Hommage au peintre Mohamed Drissi

Pas de vente. L’hommage rendu au défunt peintre Mohammed Drissi n’a pas été entaché par des considérations mercantiles. Amicale, conviviale et digne, la soirée du vendredi a rassemblé les amis et les personnes qui ne sont pas restés insensibles à l’annonce de la mort du peintre.
Amina Retnani, directrice de la librairie-galerie Carrefour des Arts, a été la première à parler. Elle a plutôt essayé de prendre la parole, puisque sa voix a été vite étouffée par des sanglots. Elle a à peine réussi à balbutier quelques mots pour remercier les nombreuses personnes qui se sont déplacées dans ce lieu et celles qui ont accepté de se séparer des oeuvres du peintre – accrochées dans les murs de la galerie. Le jeune poète et peintre Youssef Ouahboune a pris ensuite la parole pour lire un long texte qu’il a écrit après la mort de l’artiste. Il a été interrompu par un éditeur, Dominique Staglianot, qui a appelé de Marseille et qui a tenu à témoigner de l’admiration qu’il avait pour la personne et les tableaux du peintre défunt.
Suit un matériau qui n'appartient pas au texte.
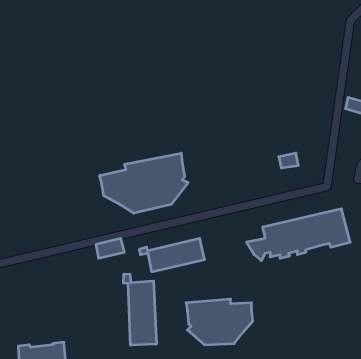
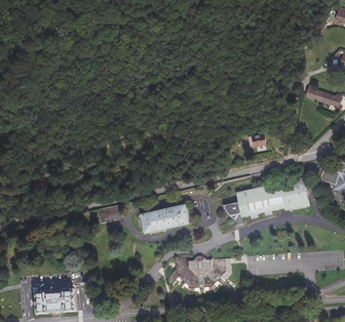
building: [100,153,188,213] -> none
building: [123,274,156,345] -> none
Il a dit que l’une des actions dont il est le plus fier, c’est qu’il a permis à Mohamed Drissi de travailler dans un grand atelier qu’il visitait régulièrement pour apprécier le peintre à l’oeuvre. Ouahboune a repris ensuite sa lecture pour tout dire de ses rencontres avec le peintre et de la dette spirituelle et artistique qu’il a envers lui.
Cette lecture a été appréciée par Maria et Mouhssine, respectivement l’épouse et le fils du peintre. Ce dernier, âgé de 14 ans, a hérité d’un trait sûr de son père. Il dessine déjà des personnages qui font l’admiration des adultes et se prépare à suivre une formation dans une école d’art. Le critique d’art Abdellah Cheikh s’est également associé à l’hommage. Dans une envolée lyrique époustouflante, il a souligné le caractère universel de l’oeuvre de Drissi.
Certaines personnes présentes ont fait part de leur voeu de voir plus de publications consacrées au peintre. Il existe à cet égard très peu de documentation sur l’oeuvre et la personne de Mohamed Drissi. Leïla Chaouni, directrice des éditions Le Fennec, est la dernière personne à avoir pris la parole lors de cette soirée. Elle a déjà publié une petite monographie sur l’artiste dont les toiles ornent au demeurant plusieurs couvertures des livres édités par Le Fennec. Leïla Chaouni a dit que Mohamed Drissi restera toujours vivant dans sa mémoire. Et pour preuve, il a à jamais conditionné sa vision d’une pelle. «Comment pourrais-je désormais regarder une pelle sans le visage dont l’aurait doté le peintre ?», s’interroge-t-elle.